(Stored data)
▽

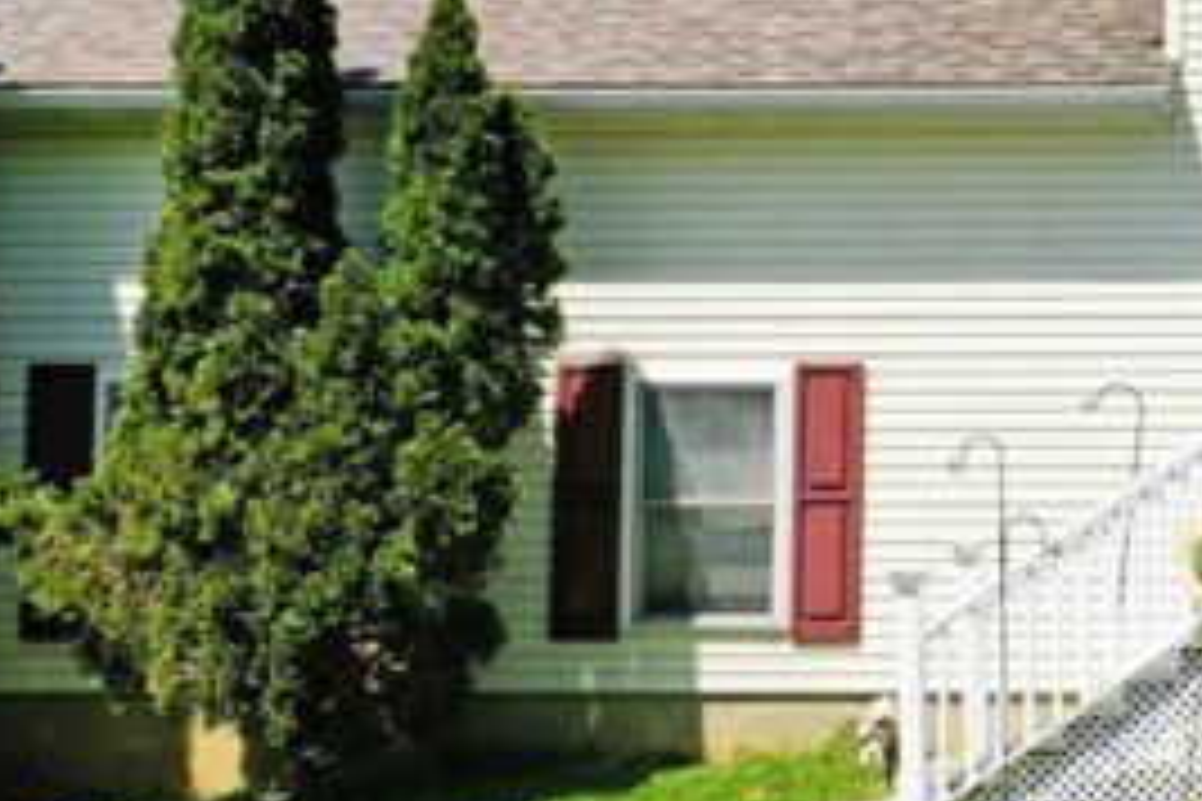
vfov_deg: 16.1
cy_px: 79
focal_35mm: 84
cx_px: 1531
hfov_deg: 21.9
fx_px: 2804
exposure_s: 1/640
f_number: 6.3
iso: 100
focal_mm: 10.26
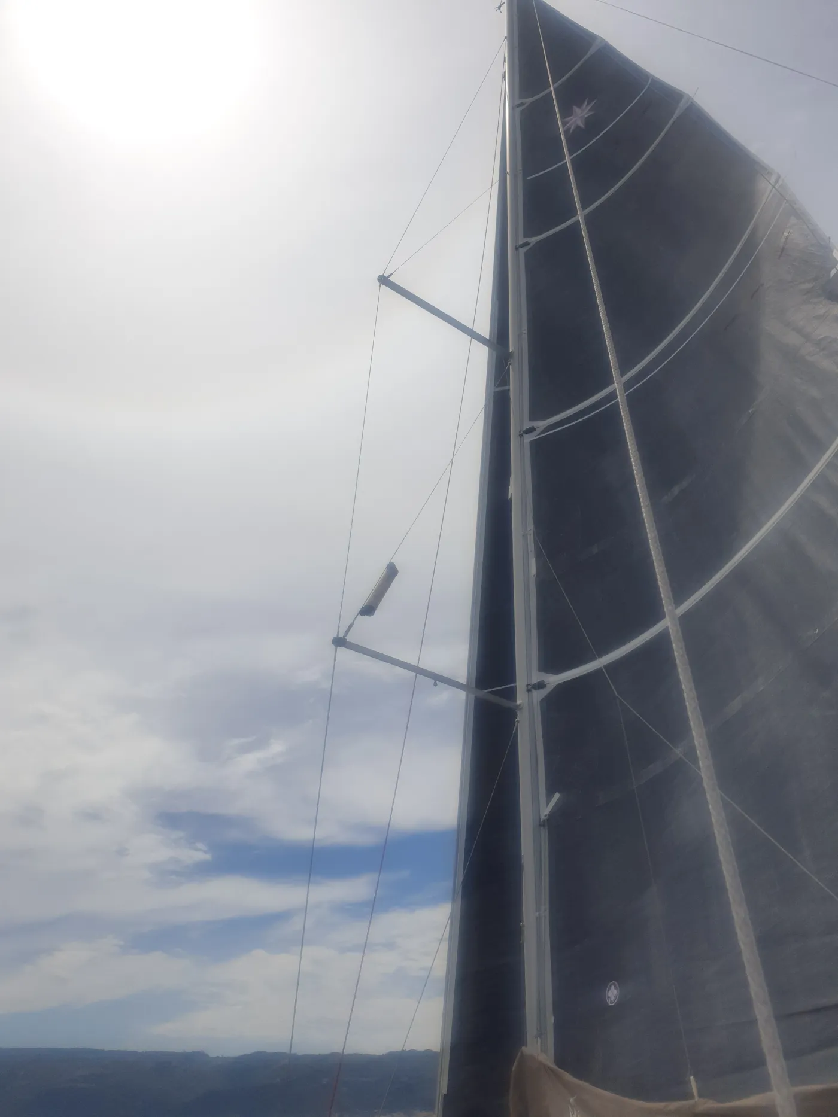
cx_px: 419
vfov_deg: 67.3
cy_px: 558
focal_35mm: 26
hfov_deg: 53.1
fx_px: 839
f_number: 2.4
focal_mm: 4.3
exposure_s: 1/24000
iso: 50
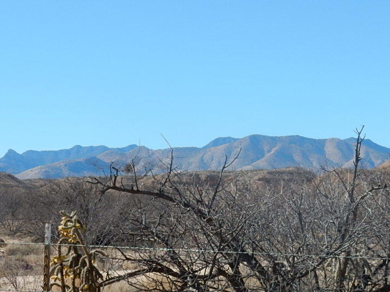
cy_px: 166
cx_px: 350
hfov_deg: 16.9
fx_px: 1295
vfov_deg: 12.9
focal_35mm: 115
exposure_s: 1/1000
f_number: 4.5
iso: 125
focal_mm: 9
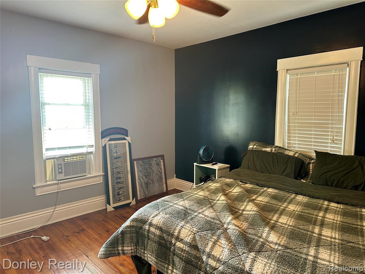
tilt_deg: -6.1
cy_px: 137
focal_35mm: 24
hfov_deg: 71.6
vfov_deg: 56.8
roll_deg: -0.8
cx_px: 182
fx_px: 253
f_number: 1.78
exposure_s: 1/60
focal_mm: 6.86
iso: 250
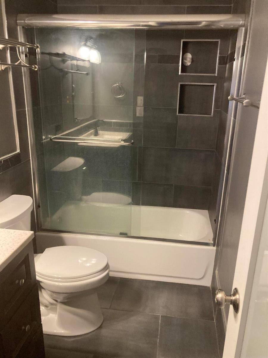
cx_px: 134
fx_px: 289
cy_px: 179
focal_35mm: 28
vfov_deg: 63.4
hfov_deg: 49.7
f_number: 1.8
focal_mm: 3.99
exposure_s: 1/40
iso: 320
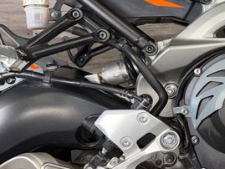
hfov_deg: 29.6
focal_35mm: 57
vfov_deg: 25.5
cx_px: 260
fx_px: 371
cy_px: 51
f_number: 1.78
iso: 64
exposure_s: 1/26
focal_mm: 6.76
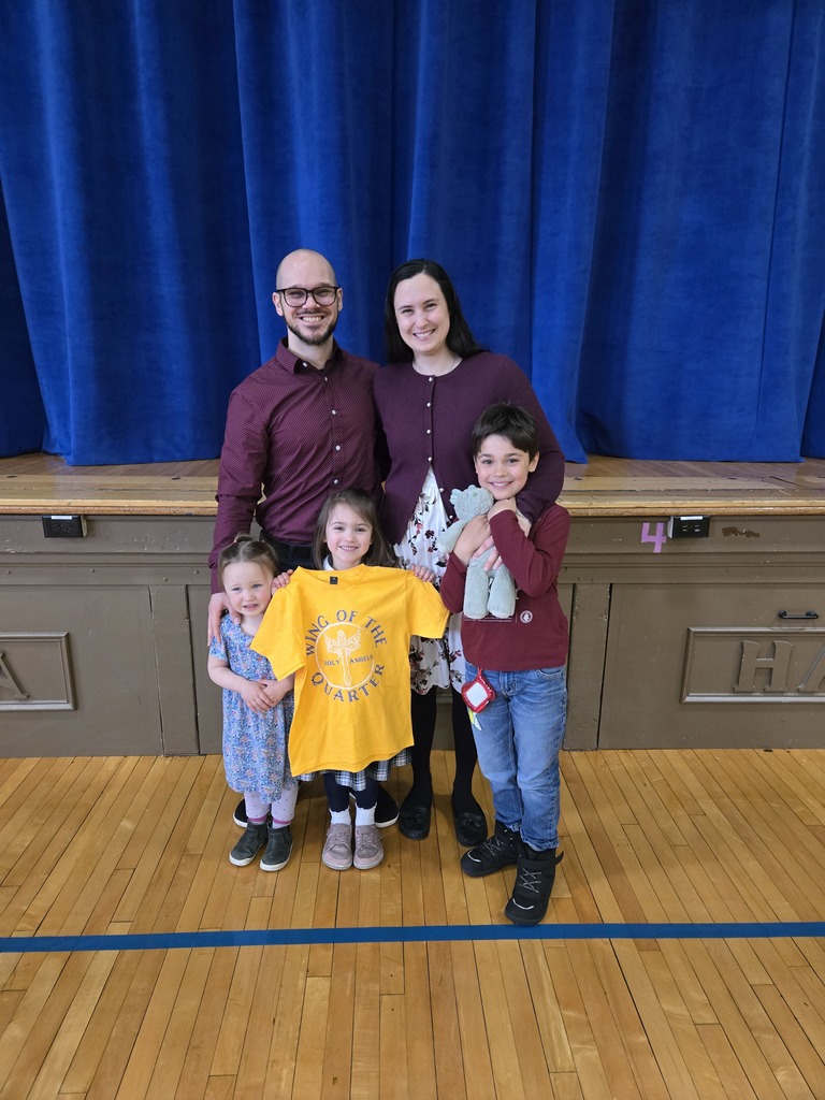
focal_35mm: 23
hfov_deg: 58.9
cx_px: 412
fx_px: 731
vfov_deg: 73.9
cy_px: 550
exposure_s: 1/120
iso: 640
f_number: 1.8
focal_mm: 5.4
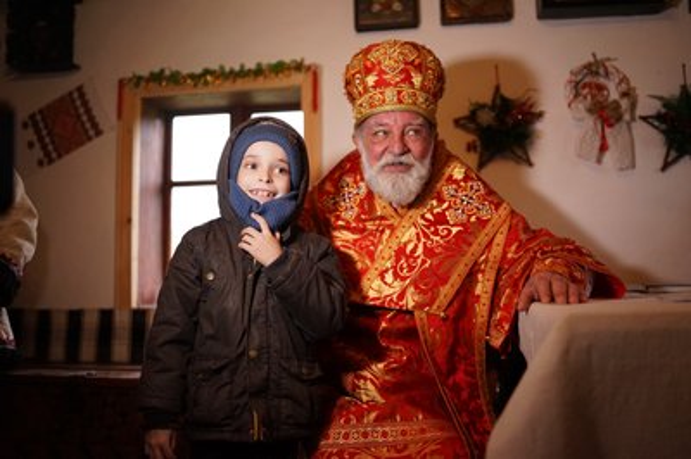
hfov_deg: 54.5
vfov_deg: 37.8
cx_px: 346
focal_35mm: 35
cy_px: 230
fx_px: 671
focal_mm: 35
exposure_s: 1/1250
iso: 1600
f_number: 1.4
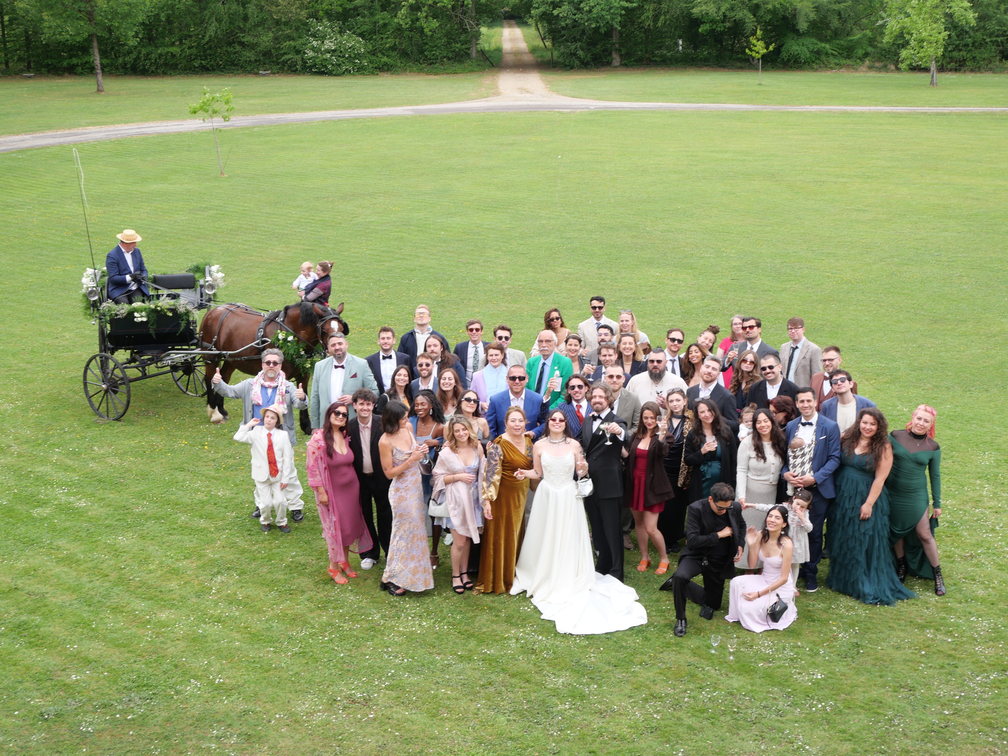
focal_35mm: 46
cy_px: 378
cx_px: 504
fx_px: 1339
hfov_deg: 41.2
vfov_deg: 31.5
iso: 200
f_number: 6.3
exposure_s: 1/80
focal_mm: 23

△

■ EXERCISE GOAL ■
Could you transcribe the records above exactly, leaving out any pictures?

■ TASK RESPONSE ■
vfov_deg: 16.1
cy_px: 79
focal_35mm: 84
cx_px: 1531
hfov_deg: 21.9
fx_px: 2804
exposure_s: 1/640
f_number: 6.3
iso: 100
focal_mm: 10.26
cx_px: 419
vfov_deg: 67.3
cy_px: 558
focal_35mm: 26
hfov_deg: 53.1
fx_px: 839
f_number: 2.4
focal_mm: 4.3
exposure_s: 1/24000
iso: 50
cy_px: 166
cx_px: 350
hfov_deg: 16.9
fx_px: 1295
vfov_deg: 12.9
focal_35mm: 115
exposure_s: 1/1000
f_number: 4.5
iso: 125
focal_mm: 9
tilt_deg: -6.1
cy_px: 137
focal_35mm: 24
hfov_deg: 71.6
vfov_deg: 56.8
roll_deg: -0.8
cx_px: 182
fx_px: 253
f_number: 1.78
exposure_s: 1/60
focal_mm: 6.86
iso: 250
cx_px: 134
fx_px: 289
cy_px: 179
focal_35mm: 28
vfov_deg: 63.4
hfov_deg: 49.7
f_number: 1.8
focal_mm: 3.99
exposure_s: 1/40
iso: 320
hfov_deg: 29.6
focal_35mm: 57
vfov_deg: 25.5
cx_px: 260
fx_px: 371
cy_px: 51
f_number: 1.78
iso: 64
exposure_s: 1/26
focal_mm: 6.76
focal_35mm: 23
hfov_deg: 58.9
cx_px: 412
fx_px: 731
vfov_deg: 73.9
cy_px: 550
exposure_s: 1/120
iso: 640
f_number: 1.8
focal_mm: 5.4
hfov_deg: 54.5
vfov_deg: 37.8
cx_px: 346
focal_35mm: 35
cy_px: 230
fx_px: 671
focal_mm: 35
exposure_s: 1/1250
iso: 1600
f_number: 1.4
focal_35mm: 46
cy_px: 378
cx_px: 504
fx_px: 1339
hfov_deg: 41.2
vfov_deg: 31.5
iso: 200
f_number: 6.3
exposure_s: 1/80
focal_mm: 23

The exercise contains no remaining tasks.